Zoom in to see how more and more labels appear and the color automatically changes.

# ML ArXiv Papers

The following plot shows an embedding of machine learning papers from arXiv and is an [example from Leland McInnes's excellent DataMapPlot library](https://datamapplot.readthedocs.io/en/latest/interactive_intro.html). Huge kudos for sharing the data Leland 🙏.

In [None]:
!curl -L -C - -o data/arxiv-ml.pq https://storage.googleapis.com/flekschas/jupyter-scatter-tutorial/arxiv-ml.pq

In [None]:
import pandas as pd
df_arxiv_ml = pd.read_parquet('data/arxiv-ml.pq')
df_arxiv_ml.head(2)

### 2D Color Map

Let us first create a color map for all categories using the fantastic Schumann color map from https://pypi.org/project/pycolormap-2d/. (In case you're wonderng, we had to integrate their library as it's not yet compatible with Numpy v2 sadly.)

In [None]:
from jscatter import ColorMap2DSchumann, brighten, saturate
from matplotlib.colors import to_hex

cmap = ColorMap2DSchumann(
    range_x=(df_arxiv_ml.x.min(), df_arxiv_ml.x.max()),
    range_y=(df_arxiv_ml.y.min(), df_arxiv_ml.y.max()),
)

df_arxiv_ml_category_cmap = {}
df_arxiv_ml_label_cmap = {}

for i in range(1, 6):
    label_type = f'category_{i}'
    labels = df_arxiv_ml[label_type].dropna().unique()
    for label in labels:
        mask = df_arxiv_ml[label_type] == label
        
        cx = df_arxiv_ml[mask].x.median()
        cy = df_arxiv_ml[mask].y.median()

        color = to_hex(cmap(cx, cy) / 255)
        
        df_arxiv_ml_category_cmap[label] = color
        df_arxiv_ml_label_cmap[f'{label_type}:{label}'] = brighten(saturate(color, 3), 3)

# To color "noise" points (i.e., `NaN` values) using a dark gray, we cast `NaN` to `"NA"`
if 'NA' not in df_arxiv_ml['category'].cat.categories.tolist():
    df_arxiv_ml['category'] = df_arxiv_ml['category'].cat.add_categories('NA')
df_arxiv_ml['category'] = df_arxiv_ml['category'].fillna('NA')

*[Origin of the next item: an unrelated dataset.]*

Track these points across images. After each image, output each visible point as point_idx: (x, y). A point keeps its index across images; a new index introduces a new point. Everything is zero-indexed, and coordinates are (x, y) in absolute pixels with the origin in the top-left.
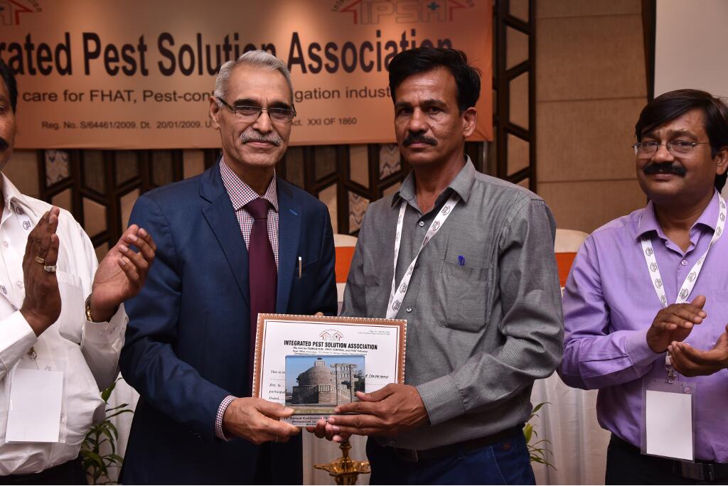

df_arxiv_ml_category_cmap['NA'] = '#333333'

Next we're going to create a scatter plot as before. Since the labels are hierarchical, we're setting `hierarchical=True` to avoid showing category_1 label before category_2 labels, etc.

In [None]:
from jscatter import Scatter

arxiv_ml_scatter = Scatter(
    data=df_arxiv_ml,
    x='x',
    y='y',
    background_color='#111111',
    axes=False,
    height=720,
)
arxiv_ml_scatter.color(by='category', map=df_arxiv_ml_category_cmap)
arxiv_ml_scatter.tooltip(
    enable=True,
    preview='title',
    preview_type='text',
    properties=[],
)
arxiv_ml_scatter.label(
    by=['category_1', 'category_2', 'category_3', 'category_4', 'category_5'],
    size=[24, 20, 16, 12, 10],
    color=df_arxiv_ml_label_cmap,
    scale_function='constant',
    hierarchical=True,
    target_aspect_ratio=2,
)

arxiv_ml_scatter.show()